EXERCISE INSTRUCTIONS:
Nothing but the lines from the one containing "<div> <span> <svg>" through the last line of the data below should be returned, each exactly as it stands, pictures excluded.

EXERCISE MATERIALS:
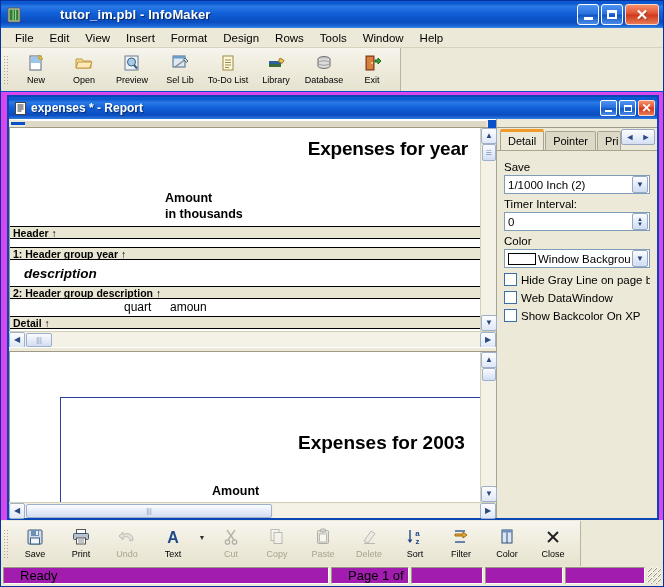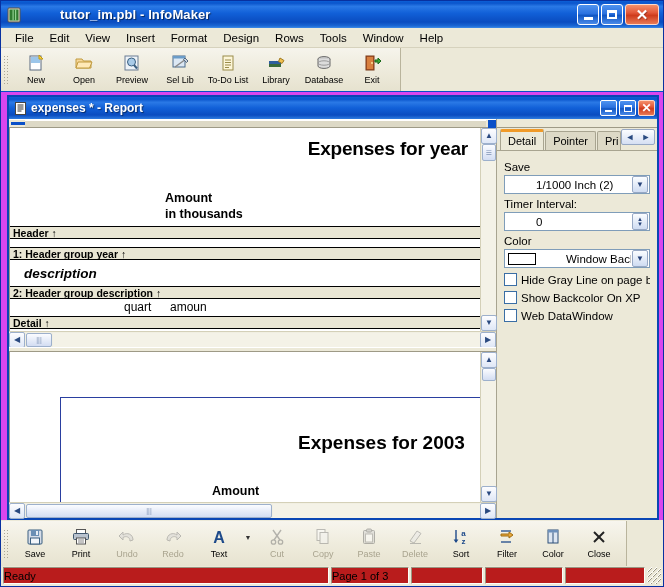"1/1000 Inch (2)" .p-combo .val { margin-left: 28px -> none }
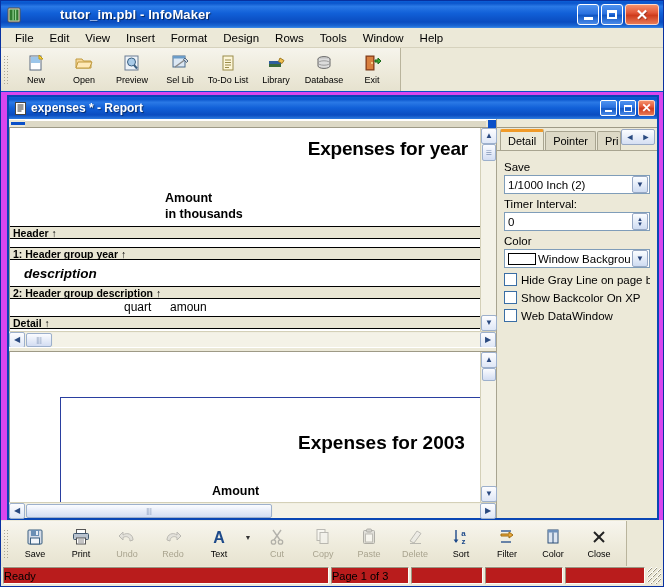"Show Backcolor On XP" div.p-check { order: before "Web DataWindow" -> after "Web DataWindow" }
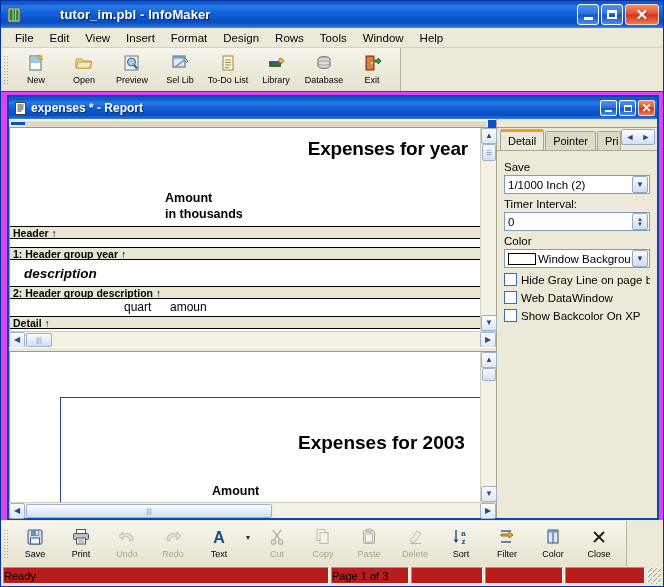"Redo" div.pbtn { html: <div> <span> <svg> <path></path> </svg> </span> <span>Redo</span> </div> -> none }
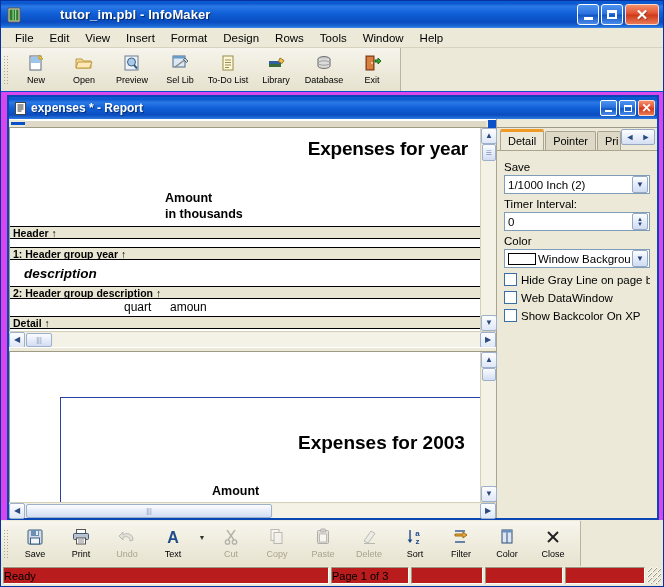"Ready" .sb-cell { background: #b91c1c -> #a21caf; font-size: 11px -> 13px; padding-left: 0 -> 16px }
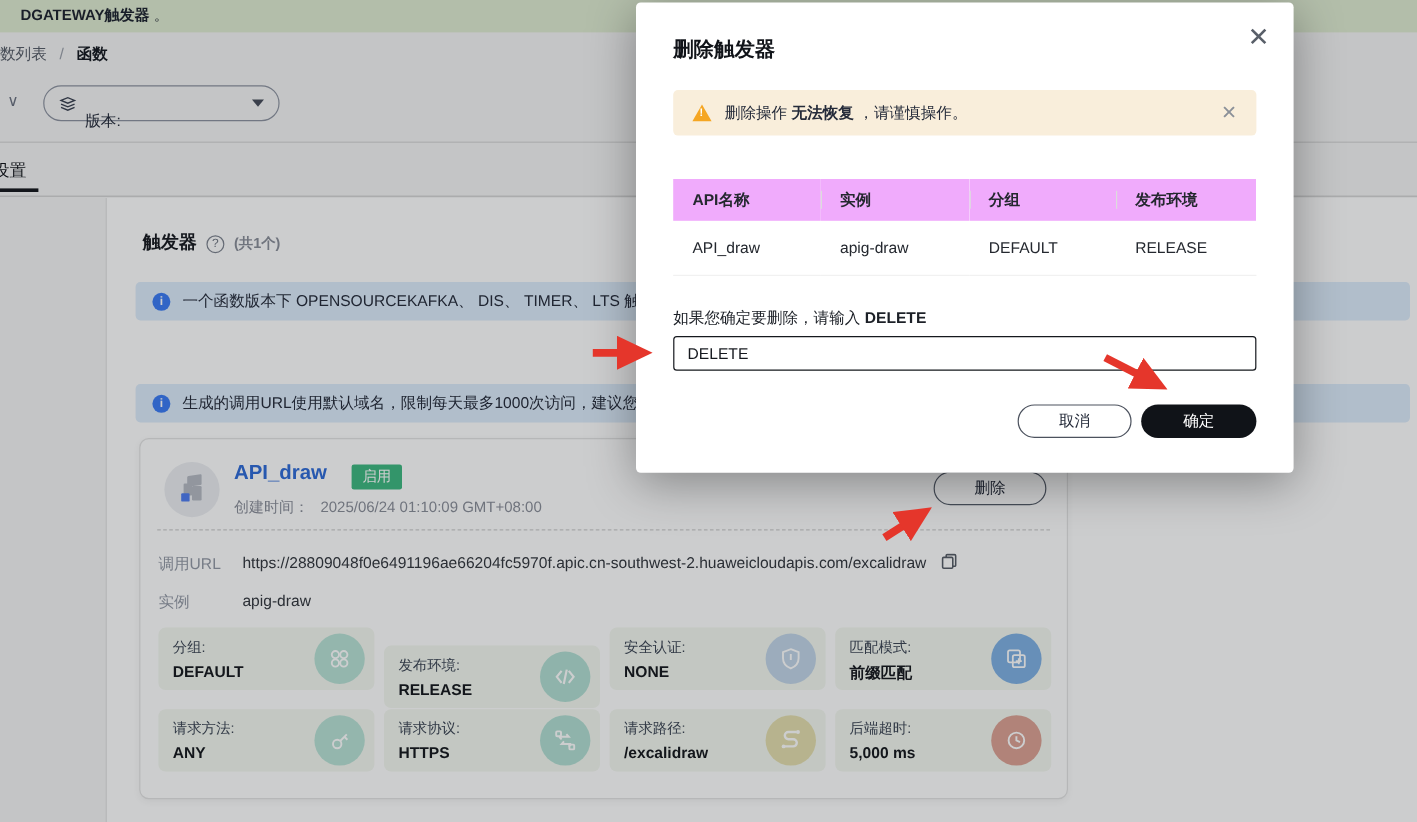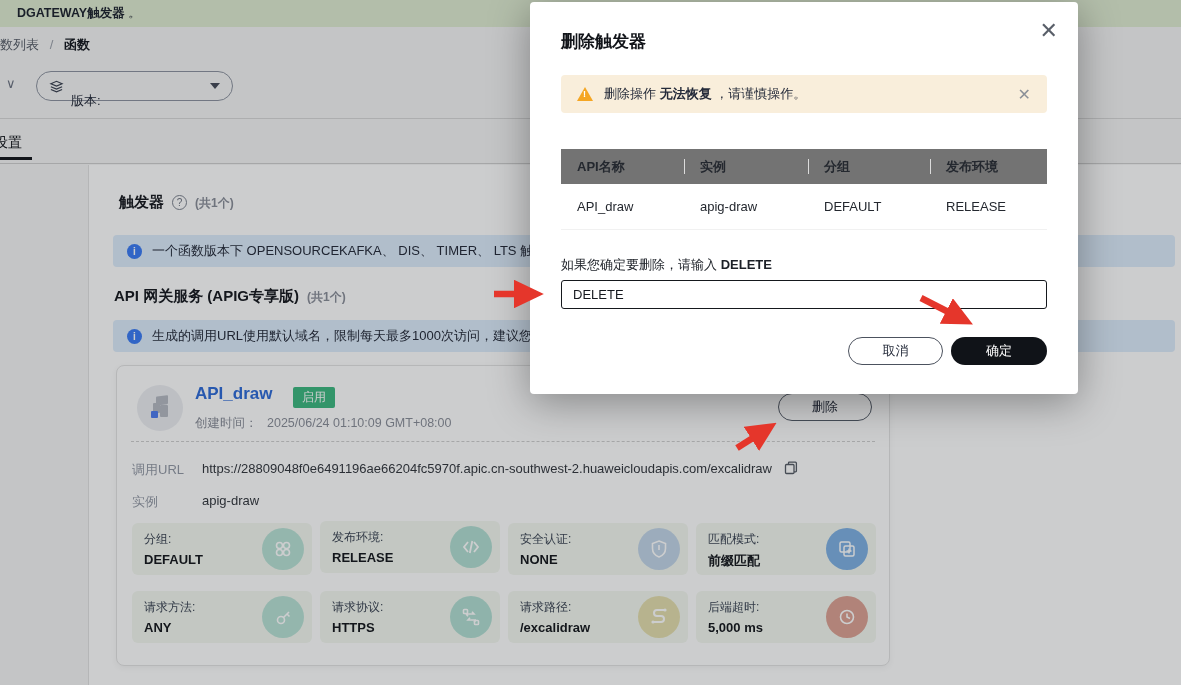"API名称" .m-table thead td { background: #737373 -> #f0abfc }
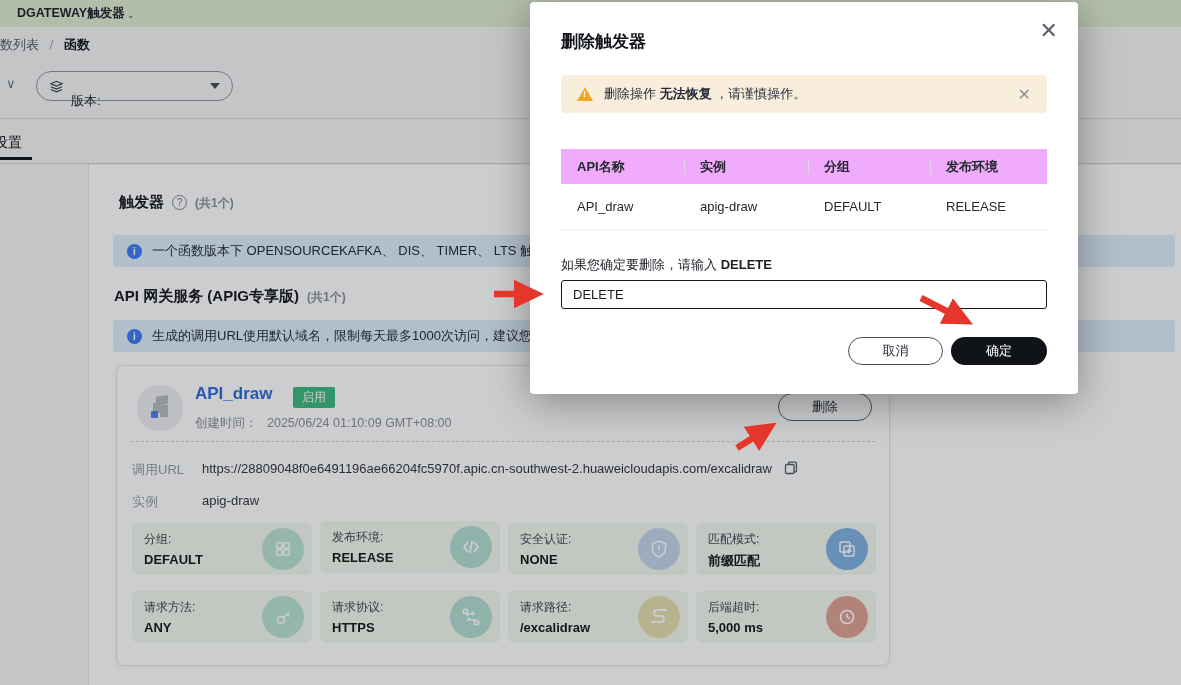"API 网关服务 (APIG专享版) (共1个)" div.sec-h { html: <div> <span>API 网关服务 (APIG专享版)</span><span>(共1个)</span> </div> -> none }
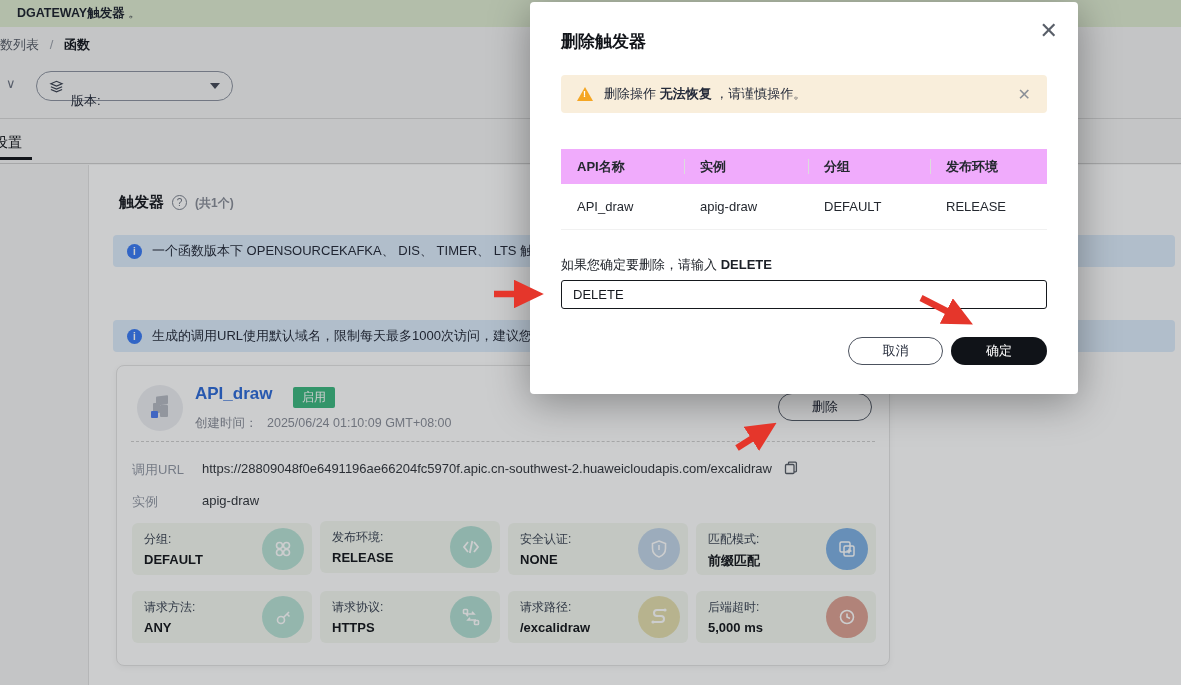"发布环境:" div.tile { top: 155px -> 172px }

RESULT OF THE EXERCISE:
"Redo" div.pbtn { html: <div> <span> <svg> <path></path> </svg> </span> <span>Redo</span> </div> -> none }
"Ready" .sb-cell { background: #b91c1c -> #a21caf; font-size: 11px -> 13px; padding-left: 0 -> 16px }
"API名称" .m-table thead td { background: #737373 -> #f0abfc }
"API 网关服务 (APIG专享版) (共1个)" div.sec-h { html: <div> <span>API 网关服务 (APIG专享版)</span><span>(共1个)</span> </div> -> none }
"发布环境:" div.tile { top: 155px -> 172px }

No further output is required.